[What needs to be done]
Gather every line of the entries below that contains the string "fill", copying each such line in full. Letter case matters when matching.
::: Dataset excerpts
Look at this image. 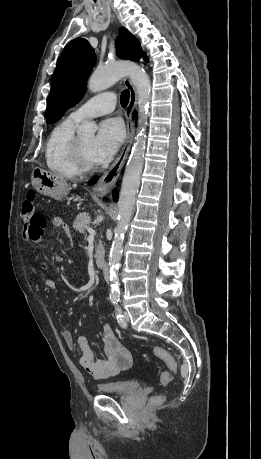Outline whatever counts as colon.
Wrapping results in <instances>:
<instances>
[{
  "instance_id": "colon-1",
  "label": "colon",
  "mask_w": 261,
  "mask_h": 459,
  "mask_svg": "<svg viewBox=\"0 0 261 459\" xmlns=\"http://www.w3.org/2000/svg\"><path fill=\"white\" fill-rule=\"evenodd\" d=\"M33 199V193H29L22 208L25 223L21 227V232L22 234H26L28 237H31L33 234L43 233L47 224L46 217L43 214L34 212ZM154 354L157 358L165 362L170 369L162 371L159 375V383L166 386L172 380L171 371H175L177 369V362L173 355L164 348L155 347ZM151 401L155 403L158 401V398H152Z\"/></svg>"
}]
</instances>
::::::
::: Dataset excerpts
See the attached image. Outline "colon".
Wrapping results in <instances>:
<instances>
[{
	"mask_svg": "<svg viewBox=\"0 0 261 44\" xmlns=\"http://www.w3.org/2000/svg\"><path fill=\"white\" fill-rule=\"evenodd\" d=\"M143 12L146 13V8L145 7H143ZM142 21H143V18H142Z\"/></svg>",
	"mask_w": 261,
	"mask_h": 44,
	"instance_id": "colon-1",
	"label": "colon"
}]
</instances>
::::::
::: Dataset excerpts
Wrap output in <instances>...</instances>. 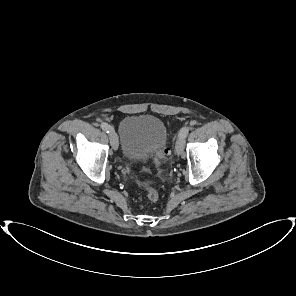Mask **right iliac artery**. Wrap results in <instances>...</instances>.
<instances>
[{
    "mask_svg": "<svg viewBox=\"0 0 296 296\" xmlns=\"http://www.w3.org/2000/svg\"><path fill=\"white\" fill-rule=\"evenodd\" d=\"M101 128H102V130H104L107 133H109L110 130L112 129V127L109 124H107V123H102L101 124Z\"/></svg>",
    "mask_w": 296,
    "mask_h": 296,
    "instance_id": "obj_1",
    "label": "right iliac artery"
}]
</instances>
::::::
[Exercise result]
  "mask_svg": "<svg viewBox=\"0 0 261 459\" xmlns=\"http://www.w3.org/2000/svg\"><path fill=\"white\" fill-rule=\"evenodd\" d=\"M33 199V193H29L22 208L25 223L21 227V232L22 234H26L28 237H31L33 234L43 233L47 224L46 217L43 214L34 212ZM154 354L157 358L165 362L170 369L162 371L159 375V383L166 386L172 380L171 371H175L177 369V362L173 355L164 348L155 347ZM151 401L155 403L158 401V398H152Z\"/></svg>"
	"mask_svg": "<svg viewBox=\"0 0 261 44\" xmlns=\"http://www.w3.org/2000/svg\"><path fill=\"white\" fill-rule=\"evenodd\" d=\"M143 12L146 13V8L145 7H143ZM142 21H143V18H142Z\"/></svg>",
    "mask_svg": "<svg viewBox=\"0 0 296 296\" xmlns=\"http://www.w3.org/2000/svg\"><path fill=\"white\" fill-rule=\"evenodd\" d=\"M101 128H102V130H104L107 133H109L110 130L112 129V127L109 124H107V123H102L101 124Z\"/></svg>",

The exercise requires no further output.